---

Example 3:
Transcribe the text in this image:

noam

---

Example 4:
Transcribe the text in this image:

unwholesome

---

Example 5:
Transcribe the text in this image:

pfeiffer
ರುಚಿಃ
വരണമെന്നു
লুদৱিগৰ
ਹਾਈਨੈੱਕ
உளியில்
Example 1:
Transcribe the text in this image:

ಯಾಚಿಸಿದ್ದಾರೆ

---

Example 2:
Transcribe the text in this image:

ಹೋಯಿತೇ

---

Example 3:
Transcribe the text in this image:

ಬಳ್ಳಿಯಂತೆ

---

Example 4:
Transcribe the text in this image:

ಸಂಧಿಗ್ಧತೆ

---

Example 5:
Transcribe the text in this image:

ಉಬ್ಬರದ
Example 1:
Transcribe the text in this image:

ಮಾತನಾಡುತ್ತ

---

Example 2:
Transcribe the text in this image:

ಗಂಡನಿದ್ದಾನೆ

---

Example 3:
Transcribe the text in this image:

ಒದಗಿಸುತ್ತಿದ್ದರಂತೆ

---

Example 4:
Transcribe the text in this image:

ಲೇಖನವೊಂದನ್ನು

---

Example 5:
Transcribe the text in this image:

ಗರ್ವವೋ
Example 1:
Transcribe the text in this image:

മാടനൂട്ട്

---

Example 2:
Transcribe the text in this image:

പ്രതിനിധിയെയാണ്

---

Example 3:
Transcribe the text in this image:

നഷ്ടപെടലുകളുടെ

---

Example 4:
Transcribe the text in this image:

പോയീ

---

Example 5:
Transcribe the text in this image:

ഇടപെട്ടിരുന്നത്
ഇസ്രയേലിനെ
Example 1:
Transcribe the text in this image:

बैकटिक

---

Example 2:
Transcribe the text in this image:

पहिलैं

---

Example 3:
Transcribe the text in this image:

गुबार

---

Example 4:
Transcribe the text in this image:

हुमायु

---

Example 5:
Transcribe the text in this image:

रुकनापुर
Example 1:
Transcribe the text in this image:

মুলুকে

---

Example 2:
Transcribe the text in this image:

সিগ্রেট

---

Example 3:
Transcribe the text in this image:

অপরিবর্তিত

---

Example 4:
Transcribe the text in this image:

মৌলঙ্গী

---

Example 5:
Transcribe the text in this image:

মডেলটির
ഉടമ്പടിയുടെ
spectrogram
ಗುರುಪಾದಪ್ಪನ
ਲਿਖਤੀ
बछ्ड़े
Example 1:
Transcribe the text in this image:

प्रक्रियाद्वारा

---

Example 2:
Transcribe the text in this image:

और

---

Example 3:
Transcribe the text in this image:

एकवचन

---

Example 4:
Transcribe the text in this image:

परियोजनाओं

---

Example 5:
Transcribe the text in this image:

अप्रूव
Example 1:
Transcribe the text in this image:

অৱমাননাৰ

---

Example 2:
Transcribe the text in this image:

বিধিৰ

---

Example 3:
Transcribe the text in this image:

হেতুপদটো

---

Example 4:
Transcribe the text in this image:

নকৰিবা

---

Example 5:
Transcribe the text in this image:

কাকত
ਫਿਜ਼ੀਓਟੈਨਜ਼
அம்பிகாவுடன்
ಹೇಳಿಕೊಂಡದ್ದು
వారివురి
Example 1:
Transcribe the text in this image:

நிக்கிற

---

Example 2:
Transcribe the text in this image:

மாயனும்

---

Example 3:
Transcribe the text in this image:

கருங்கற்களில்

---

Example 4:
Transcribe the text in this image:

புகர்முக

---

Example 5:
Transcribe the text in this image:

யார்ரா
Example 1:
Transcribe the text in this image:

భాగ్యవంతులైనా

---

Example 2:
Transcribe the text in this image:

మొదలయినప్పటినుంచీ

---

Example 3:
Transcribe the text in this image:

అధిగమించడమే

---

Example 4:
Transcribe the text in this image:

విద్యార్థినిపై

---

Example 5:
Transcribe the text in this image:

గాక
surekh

» Task details: Transcribe each of the records above exactly.

» Answer box:
---

Example 3:
Transcribe the text in this image:

noam

---

Example 4:
Transcribe the text in this image:

unwholesome

---

Example 5:
Transcribe the text in this image:

pfeiffer
ರುಚಿಃ
വരണമെന്നു
লুদৱিগৰ
ਹਾਈਨੈੱਕ
உளியில்
Example 1:
Transcribe the text in this image:

ಯಾಚಿಸಿದ್ದಾರೆ

---

Example 2:
Transcribe the text in this image:

ಹೋಯಿತೇ

---

Example 3:
Transcribe the text in this image:

ಬಳ್ಳಿಯಂತೆ

---

Example 4:
Transcribe the text in this image:

ಸಂಧಿಗ್ಧತೆ

---

Example 5:
Transcribe the text in this image:

ಉಬ್ಬರದ
Example 1:
Transcribe the text in this image:

ಮಾತನಾಡುತ್ತ

---

Example 2:
Transcribe the text in this image:

ಗಂಡನಿದ್ದಾನೆ

---

Example 3:
Transcribe the text in this image:

ಒದಗಿಸುತ್ತಿದ್ದರಂತೆ

---

Example 4:
Transcribe the text in this image:

ಲೇಖನವೊಂದನ್ನು

---

Example 5:
Transcribe the text in this image:

ಗರ್ವವೋ
Example 1:
Transcribe the text in this image:

മാടനൂട്ട്

---

Example 2:
Transcribe the text in this image:

പ്രതിനിധിയെയാണ്

---

Example 3:
Transcribe the text in this image:

നഷ്ടപെടലുകളുടെ

---

Example 4:
Transcribe the text in this image:

പോയീ

---

Example 5:
Transcribe the text in this image:

ഇടപെട്ടിരുന്നത്
ഇസ്രയേലിനെ
Example 1:
Transcribe the text in this image:

बैकटिक

---

Example 2:
Transcribe the text in this image:

पहिलैं

---

Example 3:
Transcribe the text in this image:

गुबार

---

Example 4:
Transcribe the text in this image:

हुमायु

---

Example 5:
Transcribe the text in this image:

रुकनापुर
Example 1:
Transcribe the text in this image:

মুলুকে

---

Example 2:
Transcribe the text in this image:

সিগ্রেট

---

Example 3:
Transcribe the text in this image:

অপরিবর্তিত

---

Example 4:
Transcribe the text in this image:

মৌলঙ্গী

---

Example 5:
Transcribe the text in this image:

মডেলটির
ഉടമ്പടിയുടെ
spectrogram
ಗುರುಪಾದಪ್ಪನ
ਲਿਖਤੀ
बछ्ड़े
Example 1:
Transcribe the text in this image:

प्रक्रियाद्वारा

---

Example 2:
Transcribe the text in this image:

और

---

Example 3:
Transcribe the text in this image:

एकवचन

---

Example 4:
Transcribe the text in this image:

परियोजनाओं

---

Example 5:
Transcribe the text in this image:

अप्रूव
Example 1:
Transcribe the text in this image:

অৱমাননাৰ

---

Example 2:
Transcribe the text in this image:

বিধিৰ

---

Example 3:
Transcribe the text in this image:

হেতুপদটো

---

Example 4:
Transcribe the text in this image:

নকৰিবা

---

Example 5:
Transcribe the text in this image:

কাকত
ਫਿਜ਼ੀਓਟੈਨਜ਼
அம்பிகாவுடன்
ಹೇಳಿಕೊಂಡದ್ದು
వారివురి
Example 1:
Transcribe the text in this image:

நிக்கிற

---

Example 2:
Transcribe the text in this image:

மாயனும்

---

Example 3:
Transcribe the text in this image:

கருங்கற்களில்

---

Example 4:
Transcribe the text in this image:

புகர்முக

---

Example 5:
Transcribe the text in this image:

யார்ரா
Example 1:
Transcribe the text in this image:

భాగ్యవంతులైనా

---

Example 2:
Transcribe the text in this image:

మొదలయినప్పటినుంచీ

---

Example 3:
Transcribe the text in this image:

అధిగమించడమే

---

Example 4:
Transcribe the text in this image:

విద్యార్థినిపై

---

Example 5:
Transcribe the text in this image:

గాక
surekh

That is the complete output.